This means revenue loss for the platform (no commission), which threatens its financial sustainability, but also eliminates any secure payment escrow or fraud protections the platform provides.
Economic theory posits that intermediaries exist to reduce transaction costs and risks—one such role is ensuring the buyer’s money is safe until the service is delivered and ensuring the worker gets paid. When clients pay workers “under the table,” both parties lose the neutral guarantor that a platform can serve as. Indeed, platform design experts note that keeping payments on-platform is crucial to user trust, because a vetted payment system provides confidence in secure and timely transactions.
Reevaluating Disintermediation Risk – Evidence from Home-Cleaning Platforms
A study by Astashkina et al. provides a quantitative counterpoint to the prevailing assumption that disintermediation is an inevitable outcome in gig economy platforms. Analyzing data from a home-cleaning platform operating in a post-Soviet city, the researchers tracked the geographic movements of 5,391 cleaners across 95,633 residences over multiple years. Their dataset contained 4.3 million distance snapshots, recording cleaners’ proximity to past clients’ locations both during and after their official platform engagements.
The study’s key finding is striking: disintermediation was nearly nonexistent. Based on statistical modeling, the authors estimate that at most 1 in 83 cleaner-client relationships (1.2%) resulted in off-platform transactions—a rate far lower than expected given previous research on gig platform leakage.
Several factors contributed to this low disintermediation rate:
Low Relationship Retention: 90% of cleaner-client pairs only engaged once, 5.8% completed two cleanings, and only 0.5% reached ten or more. The low frequency of repeat interactions naturally limited opportunities for disintermediation.
Platform Stickiness Due to Security: Cleaners entered private homes, making platform-provided background checks, secure payments, and dispute resolution valuable to clients. This aligns with broader economic findings that platforms offering legal and financial protections experience lower disintermediation rates.
Lack of Cost Sensitivity: The average cleaning fee was $31.58, a price point deemed relatively insignificant for affluent users. Research suggests that disintermediation is more prevalent when commissions create substantial savings incentives—typically at rates of 15–30% of transaction value.
Behavioral Data on Cleaner Mobility: GPS-based tracking showed that, in the post-engagement period, cleaners rarely returned to past clients’ locations. The statistical distribution of cleaner movements closely mirrored that of non-working days rather than working days, indicating an absence of off-platform work.
This empirical evidence suggests that disintermediation risk is not uniform across all gig economy platforms. While prior research has documented severe leakage in freelance and delivery marketplaces, the home-cleaning case indicates that factors such as security concerns, relationship frequency, and platform-provided protections can substantially mitigate transaction migration.
For platforms like Protector, where security and trust are paramount, these findings highlight potential structural defenses against disintermediation. Security services inherently involve higher personal risk than home cleaning, so if a low-risk service like home cleaning retains transactions at a 98.8% rate, gig security marketplaces may experience even lower leakage—provided they emphasize liability coverage, real-time incident support, and institutional trust mechanisms that are difficult to replicate off-platform.
Experiential Learning and Disintermediation: A Dangerous Cocktail for Gig Platforms
Understanding why disintermediation occurs also requires examining how experiential learning—the direct interactions between users—can amplify a platform’s vulnerability.

*PROVIDED DATA:*

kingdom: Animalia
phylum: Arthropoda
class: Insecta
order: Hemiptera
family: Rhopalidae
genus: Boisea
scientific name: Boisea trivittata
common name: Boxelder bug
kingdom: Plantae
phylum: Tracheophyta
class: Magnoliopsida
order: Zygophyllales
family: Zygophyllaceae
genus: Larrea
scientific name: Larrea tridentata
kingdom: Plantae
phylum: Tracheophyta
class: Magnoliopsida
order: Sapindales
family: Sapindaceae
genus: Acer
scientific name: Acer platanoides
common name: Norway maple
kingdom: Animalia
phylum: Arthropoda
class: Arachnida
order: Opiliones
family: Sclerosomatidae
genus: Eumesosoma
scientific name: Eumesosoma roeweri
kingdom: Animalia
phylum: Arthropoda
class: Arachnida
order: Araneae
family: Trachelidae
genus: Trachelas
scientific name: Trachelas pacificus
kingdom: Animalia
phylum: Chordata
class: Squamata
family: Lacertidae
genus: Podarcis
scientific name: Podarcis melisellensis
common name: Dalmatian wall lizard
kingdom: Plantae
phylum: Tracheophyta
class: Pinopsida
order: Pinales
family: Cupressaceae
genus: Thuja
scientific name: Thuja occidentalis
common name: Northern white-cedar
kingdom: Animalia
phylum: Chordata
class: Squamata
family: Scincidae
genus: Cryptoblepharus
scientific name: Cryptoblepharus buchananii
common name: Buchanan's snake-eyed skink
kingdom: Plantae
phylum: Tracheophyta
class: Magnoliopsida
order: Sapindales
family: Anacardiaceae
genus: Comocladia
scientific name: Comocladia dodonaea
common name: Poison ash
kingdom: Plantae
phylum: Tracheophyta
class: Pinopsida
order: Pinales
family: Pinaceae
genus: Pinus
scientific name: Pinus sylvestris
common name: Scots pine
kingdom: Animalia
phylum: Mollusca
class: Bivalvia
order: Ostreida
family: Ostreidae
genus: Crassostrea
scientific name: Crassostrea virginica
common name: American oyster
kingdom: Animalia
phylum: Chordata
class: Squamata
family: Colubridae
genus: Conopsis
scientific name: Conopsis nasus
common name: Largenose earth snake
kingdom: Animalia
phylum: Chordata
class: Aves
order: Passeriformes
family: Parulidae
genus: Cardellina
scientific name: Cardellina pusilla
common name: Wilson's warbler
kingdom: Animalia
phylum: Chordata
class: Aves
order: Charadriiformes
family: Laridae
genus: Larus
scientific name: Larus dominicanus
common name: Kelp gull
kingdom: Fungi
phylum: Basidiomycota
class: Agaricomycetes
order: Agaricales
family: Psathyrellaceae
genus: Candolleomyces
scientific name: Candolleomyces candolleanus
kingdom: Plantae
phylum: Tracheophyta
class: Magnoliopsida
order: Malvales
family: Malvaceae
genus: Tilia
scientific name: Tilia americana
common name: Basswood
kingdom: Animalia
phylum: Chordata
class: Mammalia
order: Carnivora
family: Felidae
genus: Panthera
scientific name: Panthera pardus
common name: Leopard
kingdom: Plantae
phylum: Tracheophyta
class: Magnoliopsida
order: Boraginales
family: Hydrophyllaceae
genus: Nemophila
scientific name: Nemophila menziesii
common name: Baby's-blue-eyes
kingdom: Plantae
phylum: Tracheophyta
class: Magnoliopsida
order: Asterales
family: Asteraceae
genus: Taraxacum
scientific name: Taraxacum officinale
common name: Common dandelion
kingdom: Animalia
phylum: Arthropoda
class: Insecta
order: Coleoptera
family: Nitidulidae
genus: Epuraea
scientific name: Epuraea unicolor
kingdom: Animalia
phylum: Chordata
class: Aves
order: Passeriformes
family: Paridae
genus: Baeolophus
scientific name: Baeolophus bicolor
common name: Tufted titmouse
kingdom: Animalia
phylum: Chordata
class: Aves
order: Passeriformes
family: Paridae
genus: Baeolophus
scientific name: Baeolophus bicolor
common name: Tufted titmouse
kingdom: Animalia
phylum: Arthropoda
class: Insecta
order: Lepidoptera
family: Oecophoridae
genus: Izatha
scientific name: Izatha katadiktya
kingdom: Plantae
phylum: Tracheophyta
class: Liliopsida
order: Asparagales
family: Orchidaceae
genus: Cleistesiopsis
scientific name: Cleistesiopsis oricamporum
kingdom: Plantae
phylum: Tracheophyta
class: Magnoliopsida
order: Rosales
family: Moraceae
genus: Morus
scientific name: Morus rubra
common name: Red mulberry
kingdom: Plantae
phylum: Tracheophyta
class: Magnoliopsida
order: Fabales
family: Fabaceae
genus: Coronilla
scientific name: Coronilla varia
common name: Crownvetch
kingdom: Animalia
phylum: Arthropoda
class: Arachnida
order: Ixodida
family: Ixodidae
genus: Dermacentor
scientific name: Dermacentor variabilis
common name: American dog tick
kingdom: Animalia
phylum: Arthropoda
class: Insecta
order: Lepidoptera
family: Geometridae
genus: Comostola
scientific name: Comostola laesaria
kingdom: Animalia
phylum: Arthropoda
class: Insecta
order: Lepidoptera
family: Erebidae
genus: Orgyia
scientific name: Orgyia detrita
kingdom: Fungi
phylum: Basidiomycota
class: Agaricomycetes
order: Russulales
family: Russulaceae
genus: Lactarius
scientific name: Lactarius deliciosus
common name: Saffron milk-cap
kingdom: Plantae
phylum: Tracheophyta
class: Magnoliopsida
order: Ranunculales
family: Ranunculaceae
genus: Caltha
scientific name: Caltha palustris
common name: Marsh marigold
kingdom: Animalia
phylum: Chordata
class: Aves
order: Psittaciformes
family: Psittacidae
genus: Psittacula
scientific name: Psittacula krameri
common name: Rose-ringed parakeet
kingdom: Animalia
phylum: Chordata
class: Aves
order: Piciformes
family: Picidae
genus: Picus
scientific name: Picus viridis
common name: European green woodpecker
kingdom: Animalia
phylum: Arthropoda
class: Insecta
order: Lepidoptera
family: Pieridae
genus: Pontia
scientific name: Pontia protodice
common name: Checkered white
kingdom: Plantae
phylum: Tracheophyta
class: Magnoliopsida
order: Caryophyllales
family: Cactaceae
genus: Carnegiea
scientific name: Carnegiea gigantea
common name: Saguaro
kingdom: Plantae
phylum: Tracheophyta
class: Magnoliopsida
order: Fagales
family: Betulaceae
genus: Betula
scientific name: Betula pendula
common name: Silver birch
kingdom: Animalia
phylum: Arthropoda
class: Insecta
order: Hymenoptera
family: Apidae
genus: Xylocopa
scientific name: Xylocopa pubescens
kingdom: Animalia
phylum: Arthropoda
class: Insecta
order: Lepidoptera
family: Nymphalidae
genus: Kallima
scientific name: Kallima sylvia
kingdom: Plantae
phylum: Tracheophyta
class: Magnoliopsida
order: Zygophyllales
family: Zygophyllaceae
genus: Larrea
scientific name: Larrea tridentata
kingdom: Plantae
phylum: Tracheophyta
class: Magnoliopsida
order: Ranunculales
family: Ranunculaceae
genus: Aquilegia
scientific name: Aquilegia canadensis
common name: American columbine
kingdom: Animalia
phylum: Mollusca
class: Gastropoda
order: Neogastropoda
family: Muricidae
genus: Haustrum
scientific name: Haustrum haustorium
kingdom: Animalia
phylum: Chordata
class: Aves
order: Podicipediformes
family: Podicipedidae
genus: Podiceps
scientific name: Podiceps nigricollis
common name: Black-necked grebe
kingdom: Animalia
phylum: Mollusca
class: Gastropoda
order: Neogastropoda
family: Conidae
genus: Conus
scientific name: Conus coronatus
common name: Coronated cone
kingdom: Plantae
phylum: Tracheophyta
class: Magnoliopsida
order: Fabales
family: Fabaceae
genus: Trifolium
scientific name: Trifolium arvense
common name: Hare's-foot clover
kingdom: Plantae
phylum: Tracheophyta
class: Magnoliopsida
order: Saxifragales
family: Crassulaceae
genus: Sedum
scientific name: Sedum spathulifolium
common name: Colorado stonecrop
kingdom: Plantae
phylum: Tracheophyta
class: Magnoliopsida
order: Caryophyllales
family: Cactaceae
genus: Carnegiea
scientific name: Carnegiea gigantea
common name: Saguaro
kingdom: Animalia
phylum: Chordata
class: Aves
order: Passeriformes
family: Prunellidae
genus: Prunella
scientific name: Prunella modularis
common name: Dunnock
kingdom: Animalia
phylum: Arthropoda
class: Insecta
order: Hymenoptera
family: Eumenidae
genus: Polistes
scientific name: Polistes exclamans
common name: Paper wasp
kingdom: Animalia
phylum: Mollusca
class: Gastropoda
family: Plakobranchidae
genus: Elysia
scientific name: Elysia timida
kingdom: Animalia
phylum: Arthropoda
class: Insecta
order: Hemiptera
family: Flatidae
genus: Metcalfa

*WHAT IS ASKED:*
• A. According to the passage on gig platform disintermediation, how many cleaners did the home-cleaning study track?
• B. Rewrite the passage on gig platform disintermediation between "This means revenue" and "the platform provides.", inclusive, swapping "revenue loss" for "income loss".

*ANSWERS TO THE EXERCISES:*
• A. 5,391 cleaners

• B.
This means income loss for the platform (no commission), which threatens its financial sustainability, but also eliminates any secure payment escrow or fraud protections the platform provides.